Governor Snyder signed the revised emergency manager bill and turned his sights on the ailing city of Detroit by appointing lawyer Kevyn Orr, who'd worked on Chrysler's bankruptcy, to take the helm as Detroit's emergency manager.

No one will argue that Detroit's finances are in good shape and there's nothing to worry about. But is what Governor Snyder and the state legislature did more about union busting than fixing Detroit? After all, anyone who has ever been through bankruptcy can tell you that life after bankruptcy only gets harder.

An average pension for a retired Detroit cop is about $19,000 a year. The firefighters' pensions are slightly more generous and they often have another pension since their schedules of several days on and then off frees them up to hold down side jobs. Neither one receives Social Security because Detroit, like many other municipalities, allowed police and firefighters to opt out of that federal program.

The Michigan constitution is very clear about the sanctity of public pensions. Article 9, Section 24, states that pension obligations may not be "diminished or impaired." So, cutting a public pension is constitutionally prohibited in Michigan and in six other states. A fact that's caught the attention of the Manhattan Institute, a conservative think tank, that wants those states to amend their constitutions.

Snyder's efforts are being watched by the Manhattan Institute and other conservative groups that share its desire for the U.S. Bankruptcy Judge, Steven Rhodes, to decide in the Detroit case that federal law takes precedence over the State constitution so they can keep working to undo the protections afforded public pensions in other states.

Solving the underfunded pension should be the responsibility of the State. Which could mean raising taxes, cutting corporate subsidies and tax breaks or cancelling other pet programs. All are anathema to the Snyder administration.

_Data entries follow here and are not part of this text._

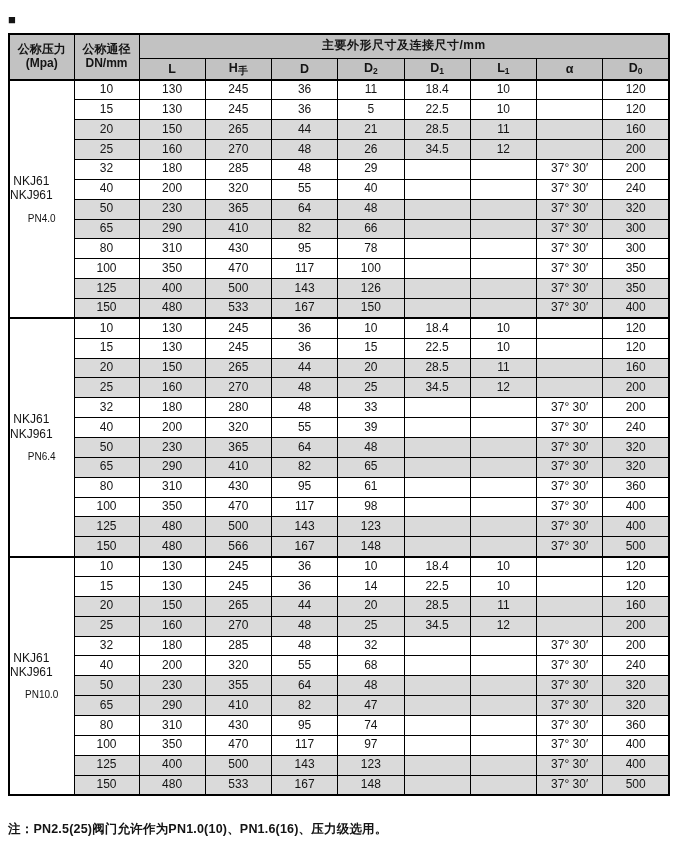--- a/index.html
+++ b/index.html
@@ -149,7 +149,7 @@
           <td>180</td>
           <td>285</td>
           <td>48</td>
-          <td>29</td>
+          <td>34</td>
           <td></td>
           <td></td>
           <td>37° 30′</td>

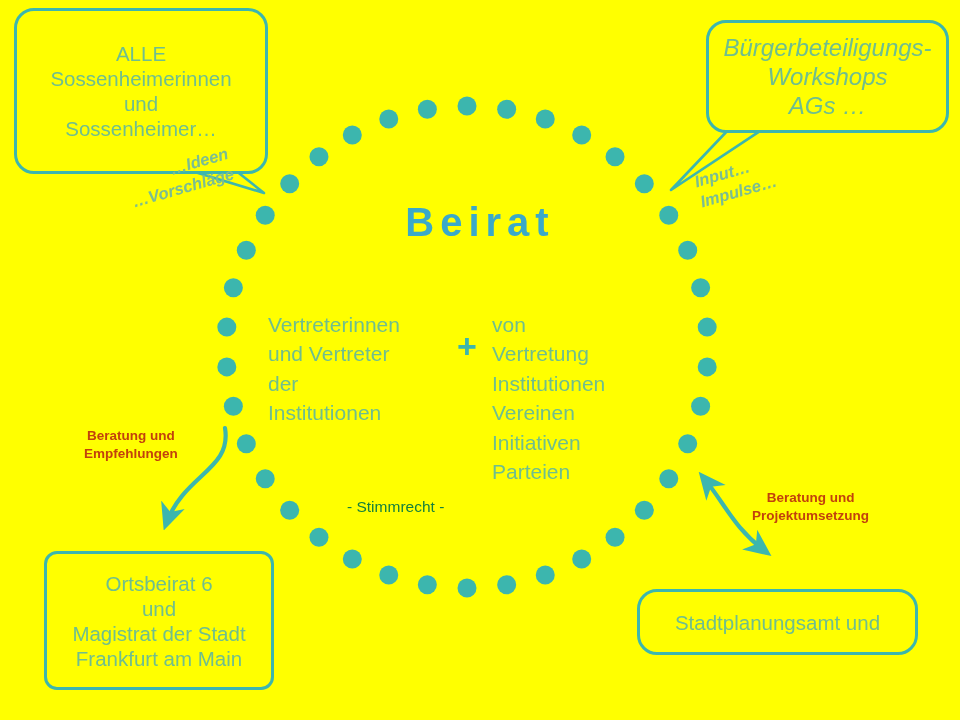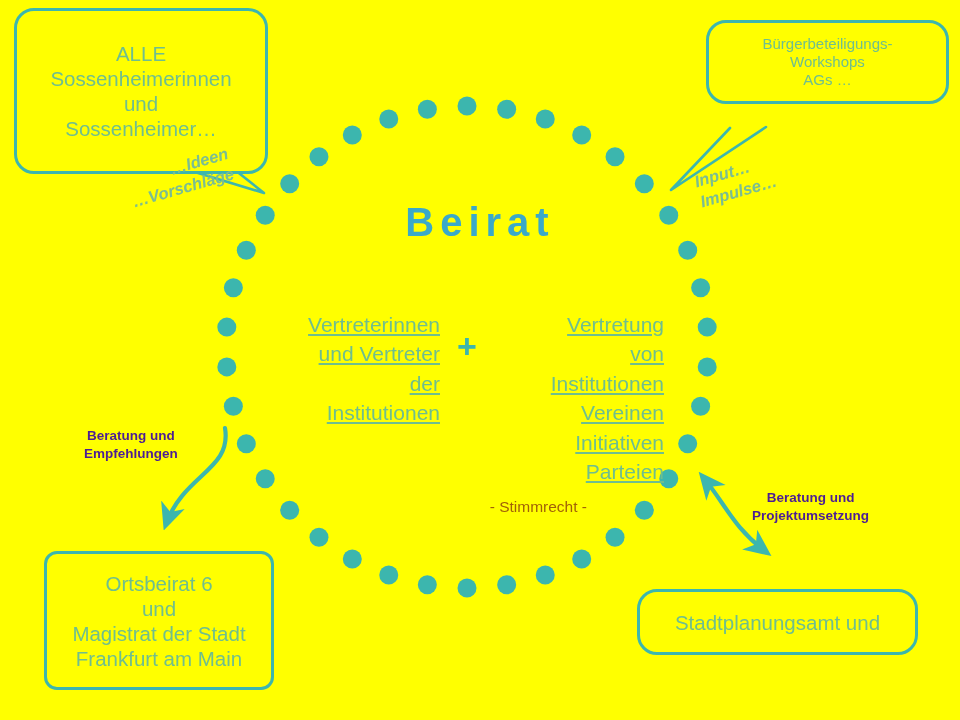--- a/index.html
+++ b/index.html
@@ -48,8 +48,9 @@
     text-align: right;
   }
   #box-workshops {
-    left: 706px; top: 20px; width: 243px; height: 84px;
-    font-size: 15px;
+    left: 706px; top: 20px; width: 243px; height: 113px;
+    font-size: 24px;
+    font-style: italic;
   }
   #box-ortsbeirat {
     left: 44px; top: 551px; width: 230px; height: 139px;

The great migrations after World War I and World War II attracted waves of African-Americans who fled the crushing poverty of the South where their votes, if they could vote, often didn't count, to come to Detroit for the good jobs in the auto industry. Those jobs are gone and the people have been disenfranchised. Ironically, the car companies have fled South and overseas leaving their workers behind. In Detroit alone, the 296,000 manufacturing jobs that existed in 1950 have been reduced to just under 30,000 now.

These once mostly union jobs created a working middle class, that paid taxes that built schools, parks, recreation facilities, paved the roads, maintained the water system, kept the streetlights on, hired the police, firefighters, teachers and librarians and kept the museums doors open. Their spending also pumped up the economy and provided countless other jobs. And yes, kept revenue flowing into the pension funds.

What's needed is more than a bankruptcy that divvies up the silverware on the Titanic. This will take considerably more of an investment than the $300 million aid package that the Obama administration unveiled last month.

We need state, regional and national policies, along with funding, that will address the long term, systemic problems of cities like Detroit. Sadly, Governor Snyder's bankruptcy plan seems more about weakening unions and protecting corporate subsidies and tax breaks than it does about shoring up Motown for the long haul. This is not just a shame for the people of Detroit, it's a travesty for all Americans.